Chaque cas est différent, mais il n’y a aucun cas où un pays est né après que les leaders indépendantistes eurent renoncé à assumer leurs responsabilités. Cela se comprend aisément quand on y pense.

Faire sécession est une des décisions les plus engageantes qu’un peuple peut prendre. Il faut donc qu’il ait une grande confiance dans ses leaders et que ceux-ci la justifient en étant à la hauteur de la tâche. Un leadership branlant ne suscitera jamais, au sein du peuple, la confiance, la volonté et l’opiniâtreté nécessaires pour quitter un pays et en fonder un autre. Un vrai chef se met à la tête de ses troupes, montre la voie, donne le ton, comme Jacques Parizeau, en 1994. Il n’attend pas que d’autres fassent le boulot à sa place. Quand le destin d’un peuple se joue, on ne met pas le contrôle des opérations entre les mains de pétitionnaires qui auront souvent aussi plus d’enthousiasme que de jugement. 

Trancher

Je comprends le dilemme du PQ. S’il prend le pouvoir en espérant tenir un référendum, mais sans en avoir la certitude, il doit très rapidement décider s’il priorise la gouvernance ou le référendum.

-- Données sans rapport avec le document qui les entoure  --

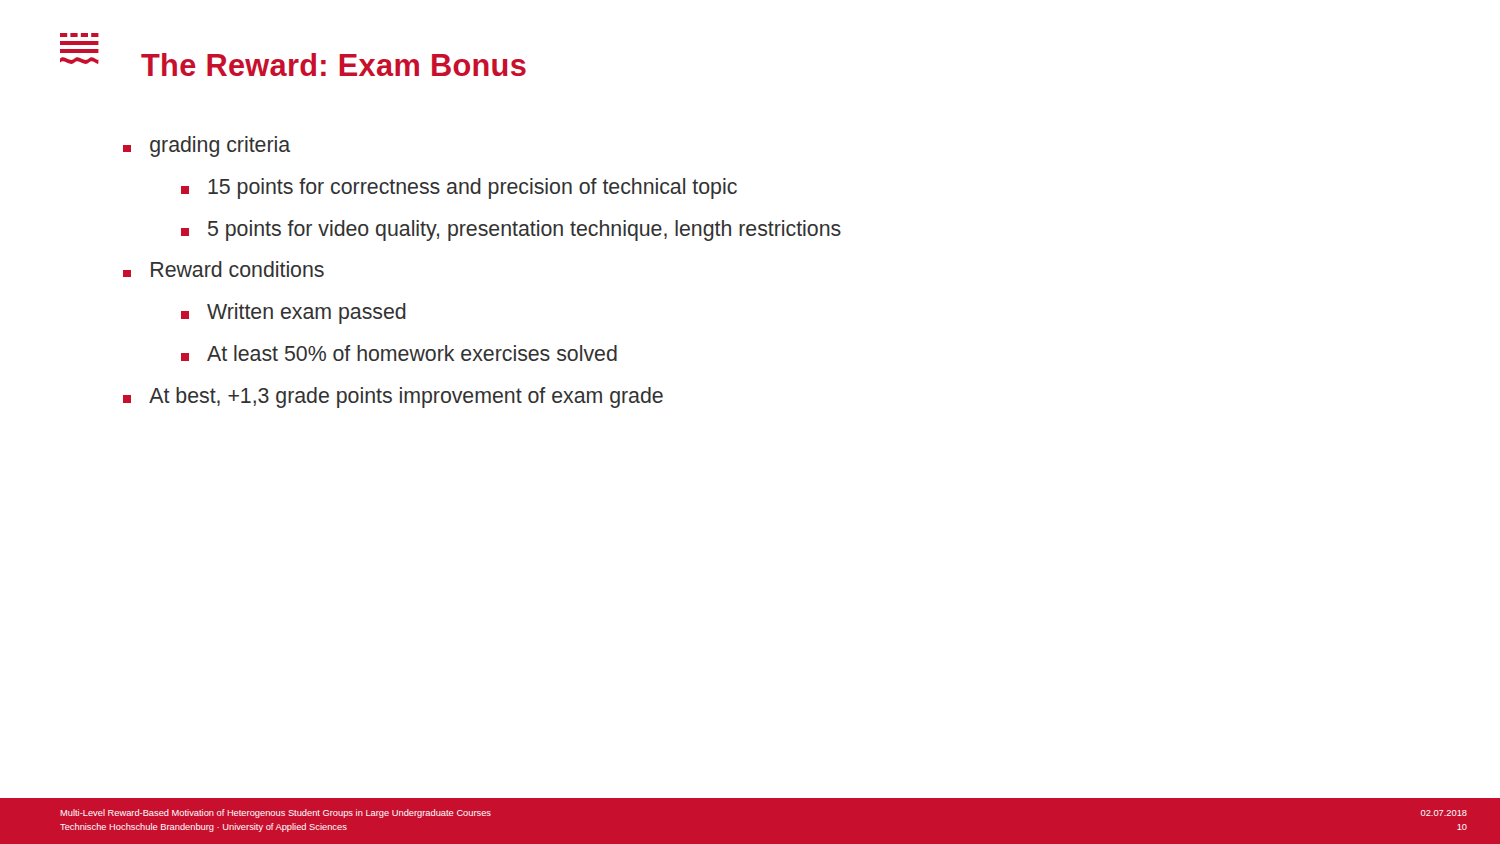The Reward: Exam Bonus
grading criteria
15 points for correctness and precision of technical topic
5 points for video quality, presentation technique, length restrictions
Reward conditions
Written exam passed
At least 50% of homework exercises solved
At best, +1,3 grade points improvement of exam grade
Multi-Level Reward-Based Motivation of Heterogenous Student Groups in Large Undergraduate Courses Technische Hochschule Brandenburg · University of Applied Sciences
02.07.2018 10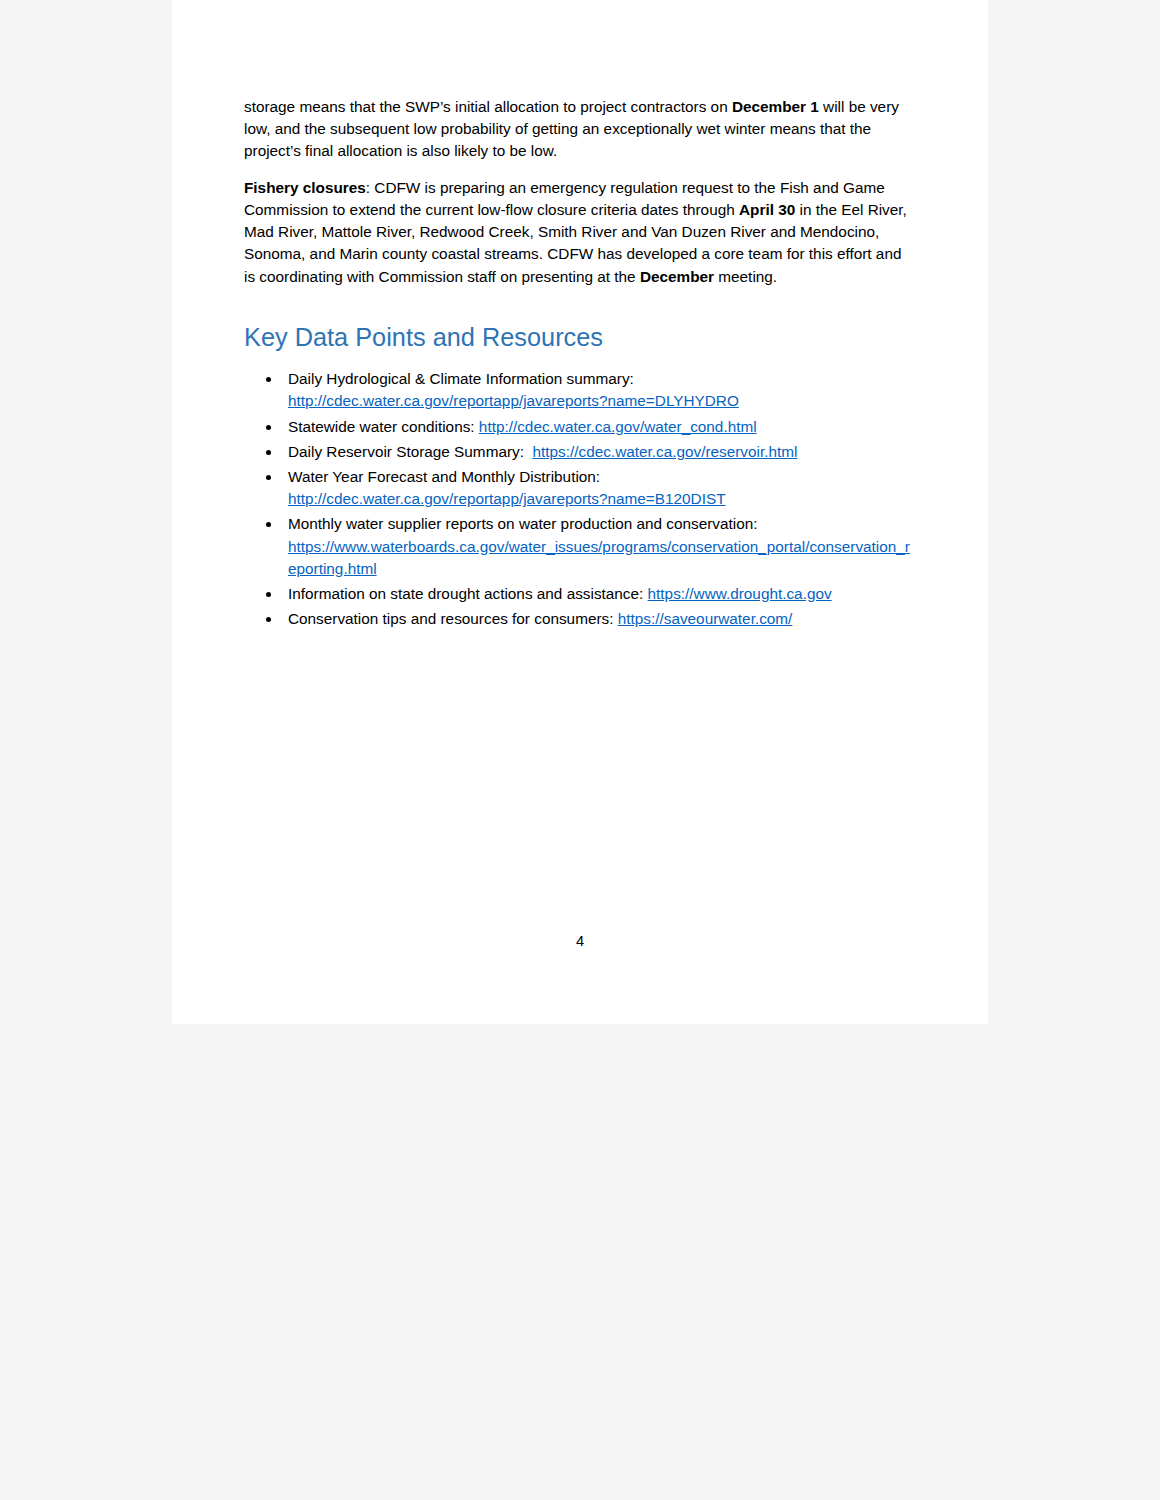storage means that the SWP’s initial allocation to project contractors on December 1 will be very low, and the subsequent low probability of getting an exceptionally wet winter means that the project’s final allocation is also likely to be low.
Fishery closures: CDFW is preparing an emergency regulation request to the Fish and Game Commission to extend the current low-flow closure criteria dates through April 30 in the Eel River, Mad River, Mattole River, Redwood Creek, Smith River and Van Duzen River and Mendocino, Sonoma, and Marin county coastal streams. CDFW has developed a core team for this effort and is coordinating with Commission staff on presenting at the December meeting.
Key Data Points and Resources
Daily Hydrological & Climate Information summary:
http://cdec.water.ca.gov/reportapp/javareports?name=DLYHYDRO
Statewide water conditions: http://cdec.water.ca.gov/water_cond.html
Daily Reservoir Storage Summary: https://cdec.water.ca.gov/reservoir.html
Water Year Forecast and Monthly Distribution:
http://cdec.water.ca.gov/reportapp/javareports?name=B120DIST
Monthly water supplier reports on water production and conservation:
https://www.waterboards.ca.gov/water_issues/programs/conservation_portal/conservation_reporting.html
Information on state drought actions and assistance: https://www.drought.ca.gov
Conservation tips and resources for consumers: https://saveourwater.com/
4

Selon la priorité qu’il choisit, c’est l’autre qui en souffre. Ceux qui prétendent le contraire en ressortant le vieux cliché de la marche et de la gomme à mâcher ne savent pas de quoi ils parlent.

La préparation du référendum de 1980 aurait pu être meilleure si autant de chantiers n’avaient pas été ouverts avant. À l’inverse, en 1995, beaucoup de décisions de gouvernance étaient reportées à l’après-référendum ou auraient dû l’être, comme les fermetures d’hôpitaux.

Ce dilemme se règle de deux façons. Vous promettez que vous tiendrez un référendum et vous le faites, comme en 1976 et en 1994, ou vous promettez qu’il n’y en aura pas, comme en 1981. L’électeur doit savoir, au moment de l’élection, si son vote lui achète ou pas un référendum. C’est une exigence éthique.

Un chef se conduit comme un chef ou il ne mérite pas de l’être.